Things I loved about today: I loved waking up. First to the yip-yelp of the coyotes in the hills around me, high in the mountains. Their seemingly congratulatory remarks to each other in the cold. I loved the way my face, as I looked up at the stars, was bitterly frozen, and loved tucking it back under, nose first, into the warm depths of the sleeping bag.
I loved waking up again. With the sun on the sleeping bag, heating me up so quickly and telling me to climb up from the bag and pack up my things and be on my way. Telling me to walk.
And I loved walking. Loved the first five minutes. The first five miles. Loved coming over the pass, green with alpine grass and covered in little white flowers, and scattered with aspens, their leaves blowing in the breeze. Loved the shade that sloped down across the road from the trees, where I walked. Loved the sound of the water bottle sloshing in my pack. Loved the peanut butter and orange marmalade sandwich for breakfast, sticking in my teeth.
In town: I was in the midst of hate, and then suddenly the ice truck pulled up, and I loved it. Loved how the two Latino guys jumped out and threw up the rolling back door of the truck. Loved the way one of them jumped inside and starting tossing down bags to the other, who stacked them on a waiting dolly. Loved as his gloved hands nimbly flexed and grabbed and patted. I loved the rhythm: Catch, Smack, Stack...Catch, Smack, Stack... I loved watching as the stack grew. Eleven bags to a layer. Two layers. Three. Six. Eight. The stack grew as high as the man stacking and he had to reach up over his head to put them in place. Thirteen layers. Eleven bags per layer. Seven pounds per bag. 1001 pounds of ice, sitting in front of me. 94 degrees, on the pavement.
And I loved the way the men rolled the dolly inside and re-stacked the ice inside the freezer. 23 degrees, inside the freezer.
I loved the quickness of it all. The rush to get it all from the truck into the store, under the sun. 'How much ice do you go through,' I asked the lady in the store. 'A lot,' she said. 'They have to bring it two or three times a day.' 'And how much does it cost?' I asked. 'A dollar fifty three a bag,' she said, 'including tax. Three - 0 - seven for two bags.' (As if that were a steal.) 'And we hardly ever sell just a bag. Five or ten at a time, mostly.'
I loved, today, the idea of the ice. The idea of the time it buys, that must be bought. The idea that all that ice will just buy a little time - maybe to keep your beer cold, or your milk, or your thinly sliced ham from the grocery store deli - and is then doomed to melt back away. Doomed to go back into water.
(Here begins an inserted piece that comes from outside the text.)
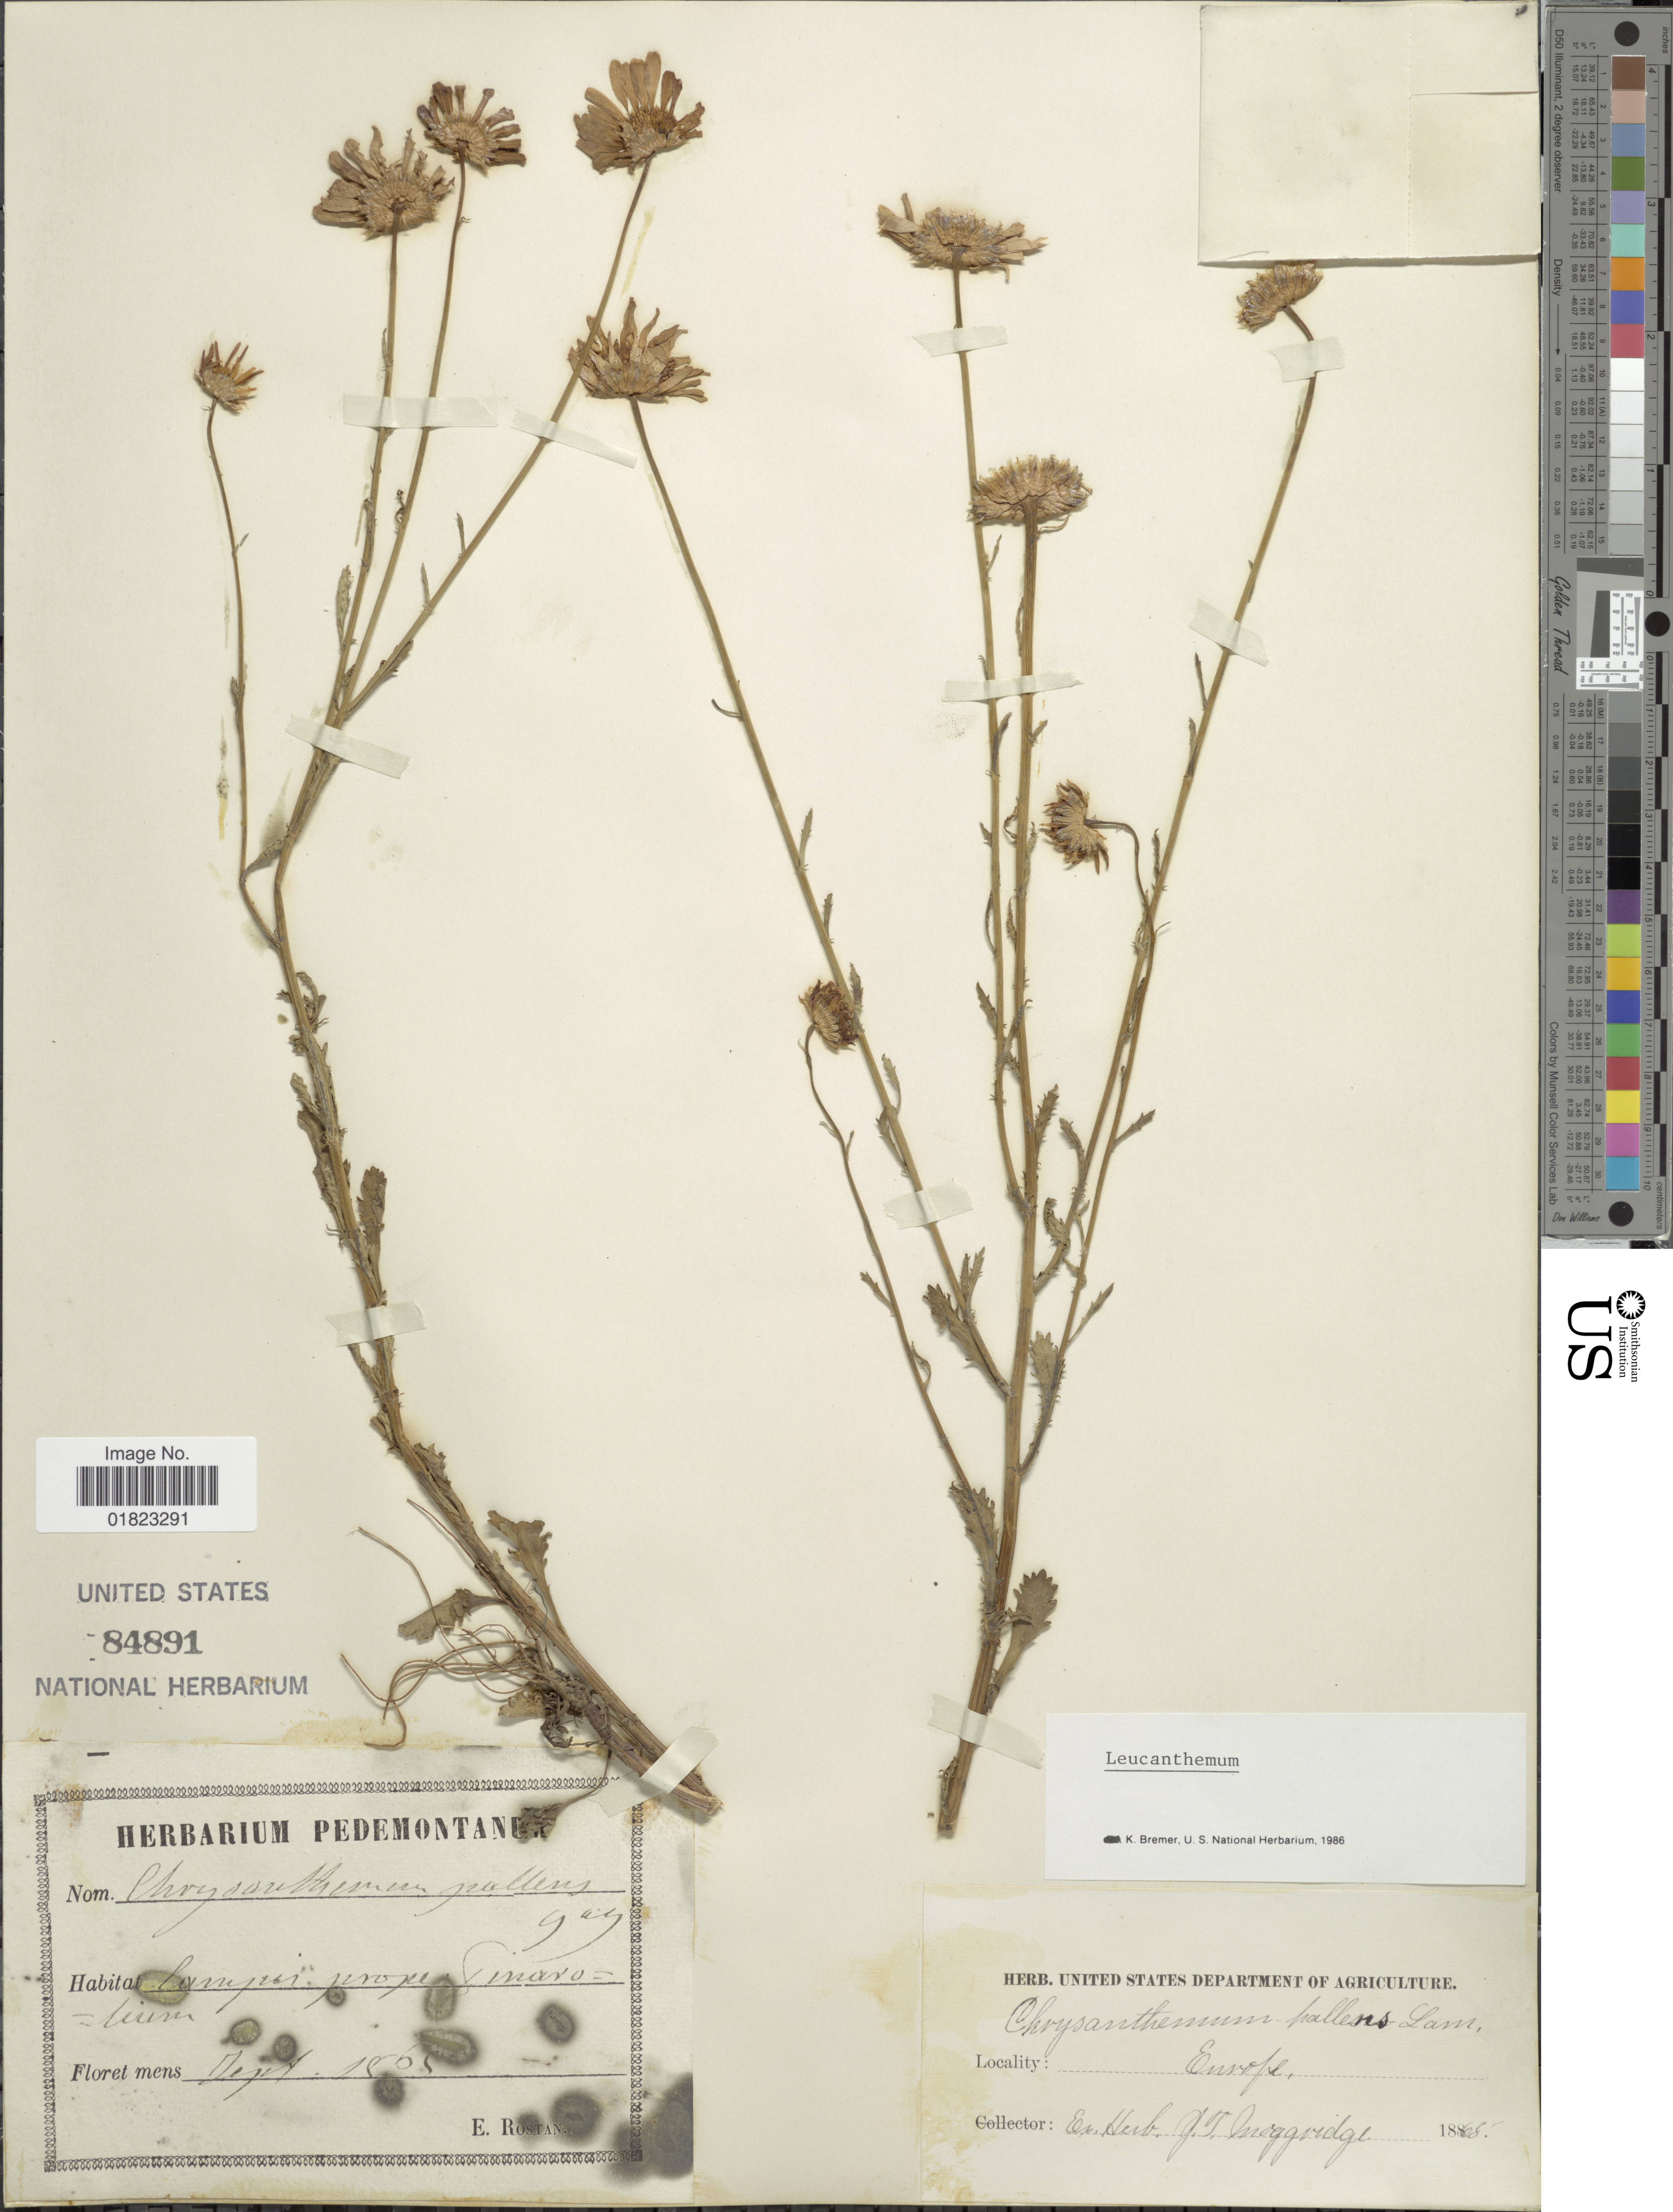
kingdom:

Doomed to be poured out on the side of the road, or in a campground, somewhere...
I loved evening. As the sun fell and the heat faded a little. Loved walking on the sidewalks. Loved it when a kid in a car yelled at me from a stoplight. 'Cut your hair!' And I smiled and said 'Sure,' and he said 'I'll give you a hundred dollars to cut your hair.' I was interested. 'Okay,' I said. I loved how instead of pulling out scissors he pulled out a middle finger and waved it at me as the light turned green.
I loved the grocery store. Loved the familiar aisles, and sections. Deli. Produce. Bakery. Bread. Soup. Dairy. Cosmetics. Customer Service. Loved being surrounded by food. And loved how everyone seemed eager to talk to me, to hear my story. The older couple. The younger couple. The mother and daughter. The checkout clerk. And I loved talking about myself, about my trip. Loved feeling social.
I loved eating my macaroni outside the store, on the sidewalk.
I loved putting new film in my camera.
And I loved, today, the way that everything seemed to be a love or a hate, and the way that nothing seemed bland, or mundane.
It's interesting to think that when my life seemed too pedestrian, I became a pedestrian. The pedestrian seems to be going away.